Government shall make no law restricting the right
of a willing buyer and a willing seller,
or willing employer and willing employee,
to enter into any contract the object of which
is not itself illegal.
The Right to Exchange Property
An intrinsic element of the right
to own property is the right
to dispose of that property,
by exchange or gift.
A voluntary exchange of property
between two parties leaves both better off,
in their own judgment.
If it didn't, they wouldn't have agreed
to the exchange.
For a third party
to claim that one of them
is worse off after the exchange
is to substitute the third party's judgment
for that of the persons making the exchange.

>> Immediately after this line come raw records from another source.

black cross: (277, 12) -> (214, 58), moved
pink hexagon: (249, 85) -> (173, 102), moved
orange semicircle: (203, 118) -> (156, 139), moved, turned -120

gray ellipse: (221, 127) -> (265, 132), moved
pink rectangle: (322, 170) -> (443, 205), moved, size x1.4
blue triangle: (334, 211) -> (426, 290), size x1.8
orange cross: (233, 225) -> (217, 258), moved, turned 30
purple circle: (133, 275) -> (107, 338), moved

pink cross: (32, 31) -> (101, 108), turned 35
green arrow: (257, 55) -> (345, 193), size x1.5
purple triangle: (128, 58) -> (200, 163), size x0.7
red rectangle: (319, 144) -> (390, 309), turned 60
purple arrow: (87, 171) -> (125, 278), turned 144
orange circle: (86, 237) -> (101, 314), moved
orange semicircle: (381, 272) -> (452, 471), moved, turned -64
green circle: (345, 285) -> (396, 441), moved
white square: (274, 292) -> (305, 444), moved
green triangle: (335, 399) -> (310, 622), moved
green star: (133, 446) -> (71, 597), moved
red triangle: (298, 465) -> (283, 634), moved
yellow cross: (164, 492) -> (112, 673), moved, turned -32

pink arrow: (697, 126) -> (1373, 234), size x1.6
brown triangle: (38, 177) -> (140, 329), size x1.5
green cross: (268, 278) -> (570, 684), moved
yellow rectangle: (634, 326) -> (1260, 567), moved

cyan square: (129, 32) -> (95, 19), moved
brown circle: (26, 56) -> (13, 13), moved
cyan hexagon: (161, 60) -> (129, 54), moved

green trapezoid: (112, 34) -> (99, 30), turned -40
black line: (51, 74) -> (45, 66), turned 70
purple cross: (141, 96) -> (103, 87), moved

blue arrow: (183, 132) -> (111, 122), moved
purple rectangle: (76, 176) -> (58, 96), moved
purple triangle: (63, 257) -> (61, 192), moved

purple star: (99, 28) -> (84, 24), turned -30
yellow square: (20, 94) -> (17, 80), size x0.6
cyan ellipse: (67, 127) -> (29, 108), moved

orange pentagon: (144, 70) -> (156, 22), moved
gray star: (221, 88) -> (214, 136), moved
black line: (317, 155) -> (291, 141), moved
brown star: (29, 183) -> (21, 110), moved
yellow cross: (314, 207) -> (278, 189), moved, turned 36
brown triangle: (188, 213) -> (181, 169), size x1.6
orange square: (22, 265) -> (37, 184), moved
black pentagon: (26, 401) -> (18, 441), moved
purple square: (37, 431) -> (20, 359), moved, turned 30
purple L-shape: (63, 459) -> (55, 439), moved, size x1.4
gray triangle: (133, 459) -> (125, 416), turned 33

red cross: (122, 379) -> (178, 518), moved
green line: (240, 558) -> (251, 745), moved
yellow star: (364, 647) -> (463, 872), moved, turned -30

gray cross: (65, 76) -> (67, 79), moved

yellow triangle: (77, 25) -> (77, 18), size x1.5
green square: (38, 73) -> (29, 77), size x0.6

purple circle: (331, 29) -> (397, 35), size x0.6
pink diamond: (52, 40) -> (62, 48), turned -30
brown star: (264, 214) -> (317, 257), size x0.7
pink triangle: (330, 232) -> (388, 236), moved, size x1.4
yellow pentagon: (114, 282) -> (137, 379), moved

Nevertheless, there are many laws and regulations
which interfere with or prohibit exchanges
which would be acceptable to both parties.
These laws are based on the idea
that the exchange actually harms one of the parties,
or that it harms someone else not a party
to the transaction.
Laws which require licenses
or other forms of government approval
before someone can offer
to provide a good or service
are usually justified as benefiting consumers,
who are presumed to be incapable
of judging the quality of what they buy.
These laws have the effect,
whether intended or not,
of reducing competition among suppliers,
and raising the price of the good or service.
Both the buyers
and the would-be suppliers who are "frozen out"
are harmed by these laws.
All laws which interfere
with an otherwise legal transaction
between willing buyer and willing seller
result in higher costs and reduced efficiency
in the economy.
However, this is not their worst shortcoming.
Ultimately they violate the property rights
of people who wish to engage in a voluntary exchange.
Their rights are disregarded
for the benefit of third parties
who do not wish that particular exchange
to take place.
The proposed statement of right
is not intended to preclude government action
to assure that buyers are informed
regarding safety and long-term effects.